At its base, the piece takes the Tom Stoppard approach of looking at Shakespeare through the eyes of a minor character.
Cinna The Poet has one short scene in Julius Caesar: wandering out on the street just after Marc Antony has inflamed the mob, he is attacked and killed because he has the same name as one of the conspirators.
To Shakespeare Cinna is the ultimate innocent bystander, a symbol of how chaotic things have become. Crouch takes him someplace(s) else, starting with the simple novelty of watching the tragedy from the fringes.
Hiding from the demonstrations and riots outside, this Cinna (in an amusing anachronism) watches the news on television and reacts to it.
(In the 1950s an American television series called You Are There put modern TV news reporters in various historical settings, including the assassination of Caesar, and this play has some of the same easy-history-lesson feel to it.)
But Crouch goes further. He raises the question of whether keeping apart from current events, as his Cinna does, is a wise kind of purity or civic irresponsibility. Typically he doesn't answer his own question, because he's really goading the audience to think about it.

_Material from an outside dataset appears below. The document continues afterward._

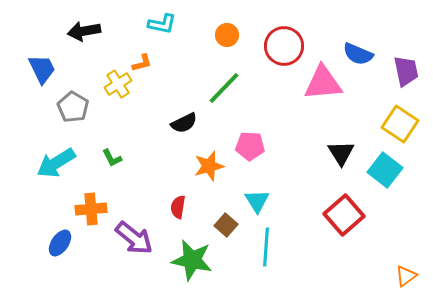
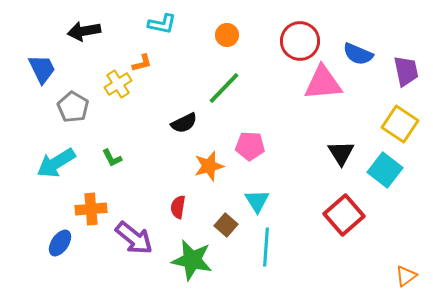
red circle: moved 16 px right, 5 px up
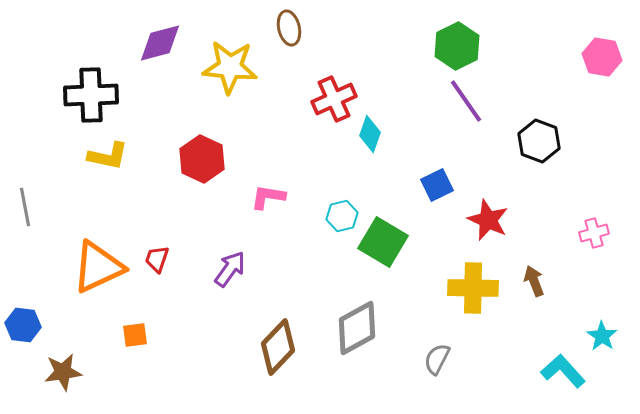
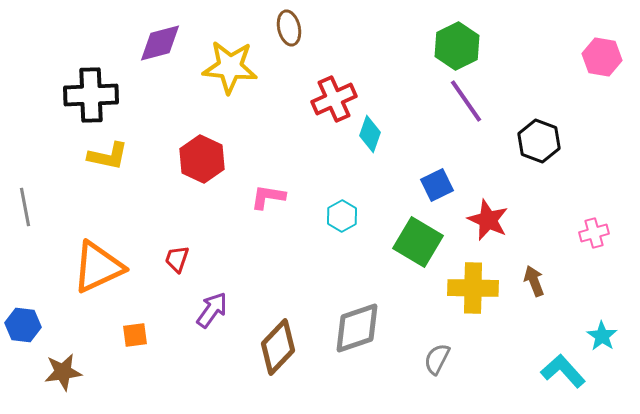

Appropriately, Cinna The Poet is interested in language, and another strand of his monologue wonders about the power of words. In sudden bursts of interactivity he calls on his audience to find a piece of paper and write down certain words, because turning them into physical objects will make them more real. (In this screen version, animated scraps of paper appear and are written on.)
At two points Cinna stops the play dead to assign a piece of homework to the audience. Take a minute to write down something you'd die for and something you'd kill for. Take three minutes to write down what Cinna must have felt when the mob attacked him.
And we suddenly realise that on one level this has all been a theatre-in-schools teaching exercise that has somehow accidentally wandered into a real theatre.
With each of those different strands comes a different tone and performances style. As directed by the playwright, Jude Owusu makes the Cinna who is watching the news excited, frightened and overwhelmed by the sense of history happening around him, while the Cinna who is fascinated by words is lost in his own enjoyable thoughts and the Cinna assigning writing tasks to his audience has the slightly creepy talking-down tone of a TV children's presenter or library story lady.
It may well be that children and young teens will respond to the story-telling and the two-way experience – one newspaper critic devoted his entire review to describing his ten-year-old being gradually drawn into it.
But adults are likely to find the disparate intentions, approaches, styles and tones clashing too much for the whole to be satisfying.